• _EXCERPTED TEXT_
# Road Trip



## dmnellis52 (Jan 20, 2011)

Okay, Ladies! Here's your task. On May 16th/17th, my sister, MsMac, and I will begin a cross country trek from California to Alabama. I'm moving back home after 10 years living in CA. We want to see how many yarn shops we can find along our way. We'll be driving down Hwy 99 from Rancho Murieta, where I live now until we go over the Tehatchapes and catch Interstate 40. Then it's a straight shot from there to Memphis and then from Memphis into B'ham on 78, I believe. NOW! If you happen to know of any yarn shops along or near to that route, sing out and let us know and we'll take pictures along the way of each one that we find. I'm also going to be picking up things along the way for my swap buddy this month. How kewl is that?????  I am SO excited about moving home! And this trip is the icing on the cake!!! So help us out! Where's your favorite yarn shop?


----------



## AverilC (May 13, 2011)

oh man that sounds like the most amazing trip to make, wish I was going with you. enjoy!!


----------



## Marianne818 (Jan 2, 2012)

• _RAW DATA_
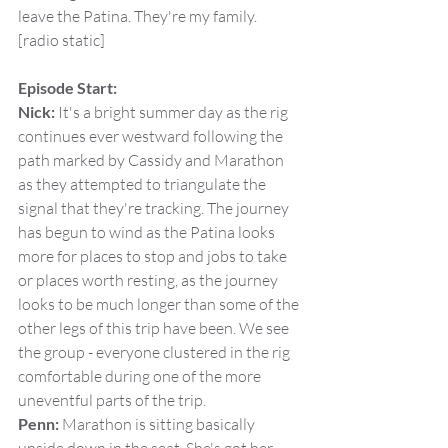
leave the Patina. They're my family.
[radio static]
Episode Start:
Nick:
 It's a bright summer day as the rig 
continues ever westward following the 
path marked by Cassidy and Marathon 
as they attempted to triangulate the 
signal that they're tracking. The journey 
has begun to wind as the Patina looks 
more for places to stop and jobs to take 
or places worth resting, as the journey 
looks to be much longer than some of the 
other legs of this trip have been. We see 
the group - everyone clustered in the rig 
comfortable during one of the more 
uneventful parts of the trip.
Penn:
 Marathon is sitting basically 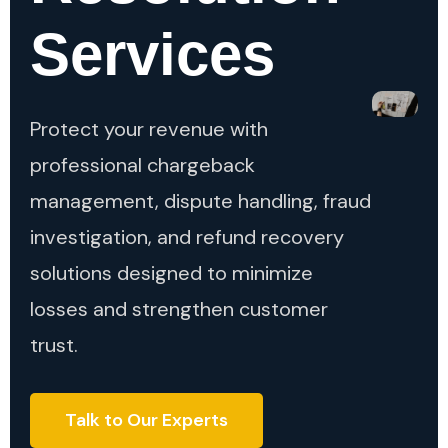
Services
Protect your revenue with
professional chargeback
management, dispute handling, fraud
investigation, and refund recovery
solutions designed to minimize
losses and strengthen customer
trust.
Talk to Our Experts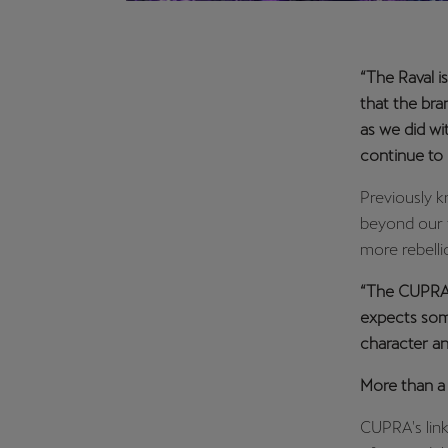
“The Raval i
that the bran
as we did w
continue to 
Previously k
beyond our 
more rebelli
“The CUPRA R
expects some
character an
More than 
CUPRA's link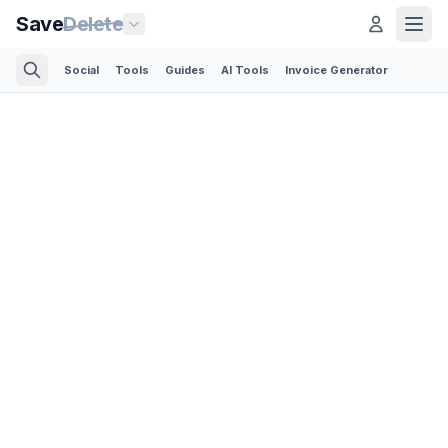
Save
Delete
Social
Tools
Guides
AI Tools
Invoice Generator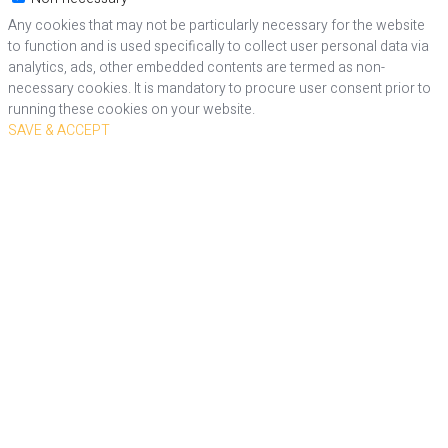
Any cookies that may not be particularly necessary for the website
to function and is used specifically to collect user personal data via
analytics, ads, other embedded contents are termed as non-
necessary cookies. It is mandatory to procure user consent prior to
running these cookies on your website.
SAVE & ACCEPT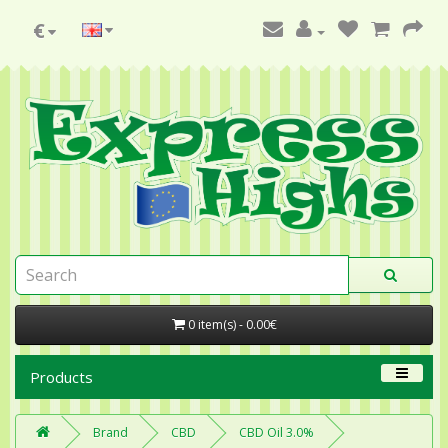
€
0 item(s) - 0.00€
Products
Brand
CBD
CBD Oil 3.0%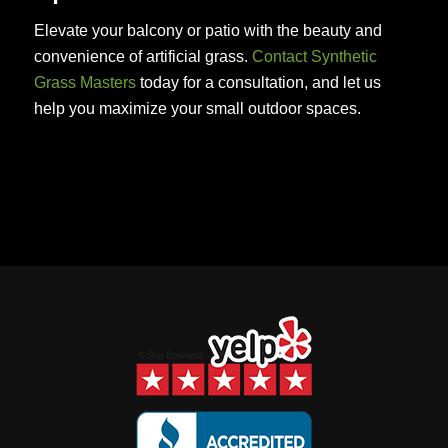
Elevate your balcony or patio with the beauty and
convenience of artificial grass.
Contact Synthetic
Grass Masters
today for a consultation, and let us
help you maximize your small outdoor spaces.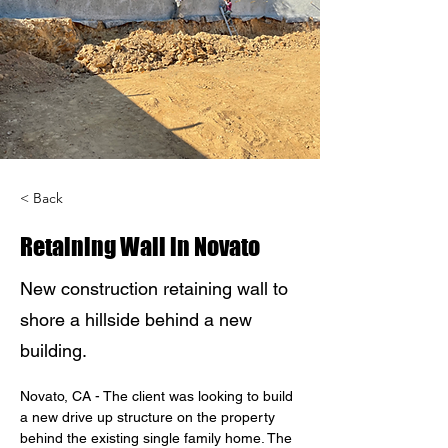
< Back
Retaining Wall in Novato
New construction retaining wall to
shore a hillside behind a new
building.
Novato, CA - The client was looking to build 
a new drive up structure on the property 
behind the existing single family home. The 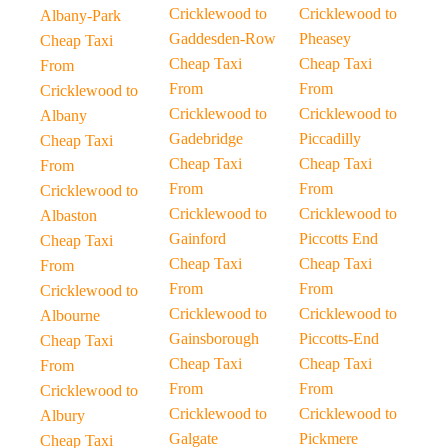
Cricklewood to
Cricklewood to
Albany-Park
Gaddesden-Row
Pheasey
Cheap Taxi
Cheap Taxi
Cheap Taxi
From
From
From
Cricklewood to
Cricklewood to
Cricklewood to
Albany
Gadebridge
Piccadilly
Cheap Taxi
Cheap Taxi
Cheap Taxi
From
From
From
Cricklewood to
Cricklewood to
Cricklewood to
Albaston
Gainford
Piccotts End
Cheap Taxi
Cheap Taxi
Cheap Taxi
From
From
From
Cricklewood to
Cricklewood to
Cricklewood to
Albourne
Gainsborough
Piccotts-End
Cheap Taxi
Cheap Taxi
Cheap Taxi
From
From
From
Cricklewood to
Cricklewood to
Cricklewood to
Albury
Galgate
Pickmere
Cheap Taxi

• _WORK TO COMPLETE_
Transcribe the passage of the road trip thread that opens with the words containing "## AverilC (May" and closes with "(Jan 2, 2012)". The items are separate material, not part of the forum thread about the road trip.

• _TASK RESPONSE_
## AverilC (May 13, 2011)

oh man that sounds like the most amazing trip to make, wish I was going with you. enjoy!!


----------



## Marianne818 (Jan 2, 2012)